激甘御曹司は孤独な彼女を独占愛で満たす

 あの日、病院に連れて行ってシャンプーをしたあの雑種犬のモップは、とても可愛い子犬ちゃんで、もちろん肉球の匂いも堪らない良い子だった。

「先輩って、犬飼ってましたっけ?」
「え?」

同僚とランチを一緒にする機会が増えていたけれど、それに伴って石井くんとの遭遇が増えた昼休み。
いつものように空いているロビーの席で買ってきた適当なサンドイッチを食べていると、石井がやってきてそう言ったのだった。

「突然なんで?」

もしかして、犬臭い?
さすが調香品を営業しているだけある。
いや、でも匂いフェチの私が犬の匂いを香水のように纏っているはずないし。
混乱する私に、石井くんが携帯の液晶画面を指さす。

「いつもロック画面、調香前の素材とか、完成品とか色気のないもんだったでしょ」
「そうだっけ?」
「石井くん、チェックの仕方がきもーい」
「や、違うんですよ。営業だから、色々香水の知識とか勉強したくて、先輩の知識を吸収したくて」
「意外と真面目―」

私もゲラゲラ笑ってごまかしておいた。
待ち受けは、宇柳さんが飼いだしたモップ犬のモップだ。いや、まだ名前で宇柳さんと争っている段階なので、明言はできない。
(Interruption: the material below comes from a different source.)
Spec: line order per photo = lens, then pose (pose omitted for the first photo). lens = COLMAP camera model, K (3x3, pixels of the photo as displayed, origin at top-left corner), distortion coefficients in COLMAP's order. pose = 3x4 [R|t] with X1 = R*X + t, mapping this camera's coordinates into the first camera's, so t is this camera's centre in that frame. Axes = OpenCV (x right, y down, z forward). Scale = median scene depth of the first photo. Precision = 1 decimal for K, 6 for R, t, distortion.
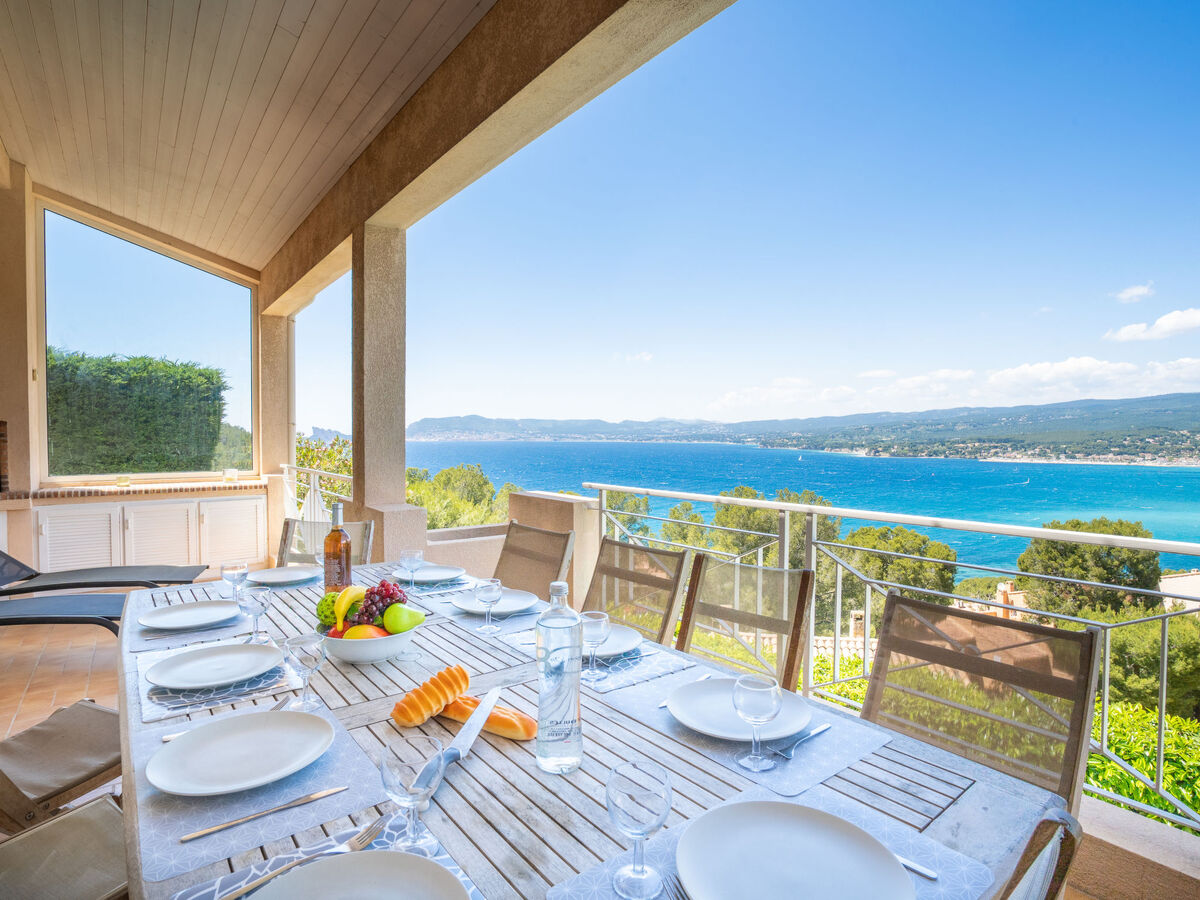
lens RADIAL K [[630.1, 0, 599.1], [0, 630.1, 447.4], [0, 0, 1]] dist [-0.064561, 0.029918]
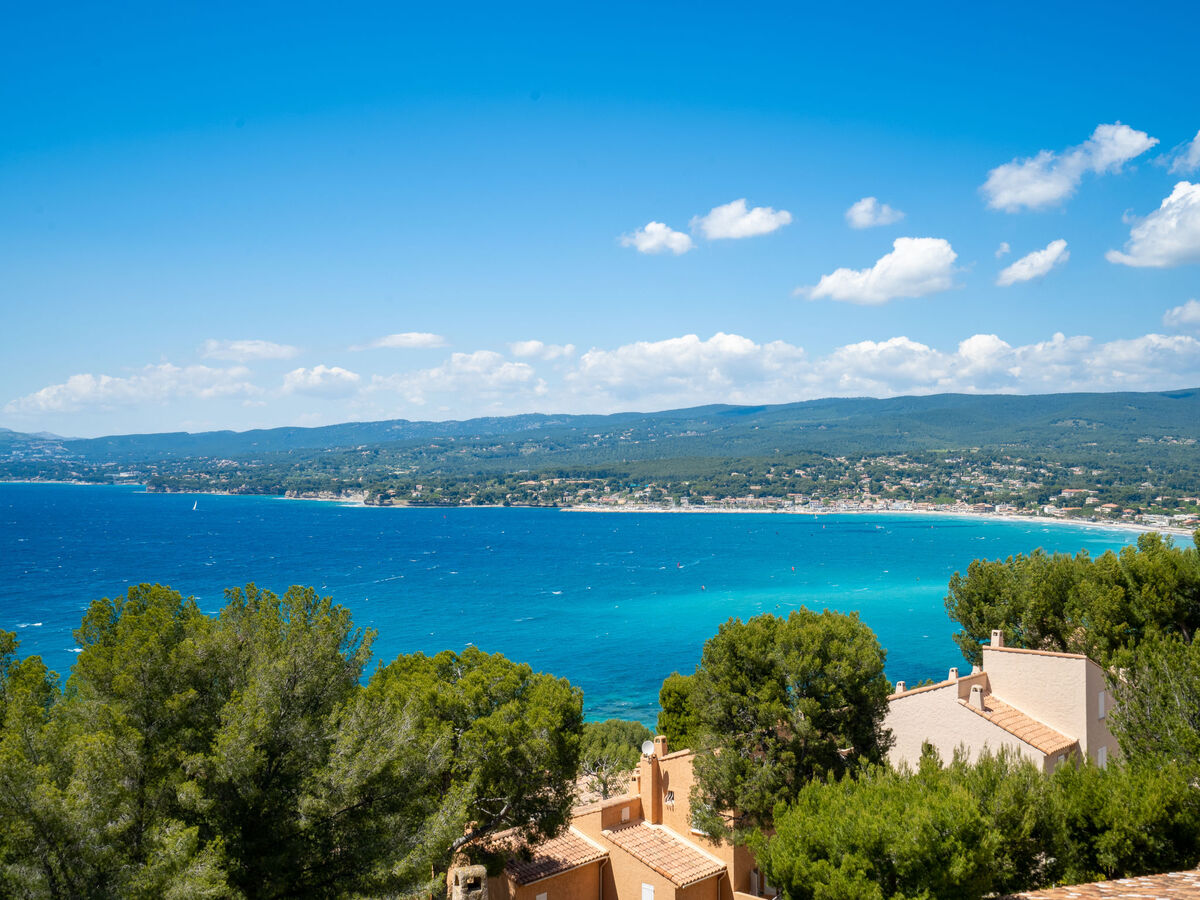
lens RADIAL K [[1303.2, 0, 595.7], [0, 1303.2, 446.8], [0, 0, 1]] dist [0.023522, 0.117131]
pose [[0.836319, 0.007222, 0.548196, -0.044232], [0.011080, 0.999486, -0.030072, -0.008937], [-0.548132, 0.031224, 0.835809, 0.517628]]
「この子ね、庭に迷い込んでいたからお迎えしたの。トイプードルかマルチーズの血が混じってるのか、毛がモップみたいに伸びててね」
「あら、可愛い。雑種なの?」
「雑種でも高貴な人間と一緒に居れば顔が高貴になるのよ」
「半端ない犬馬鹿っす」
呆れて口が塞がらない石井くんとは反対に、斉木さんは爆笑している。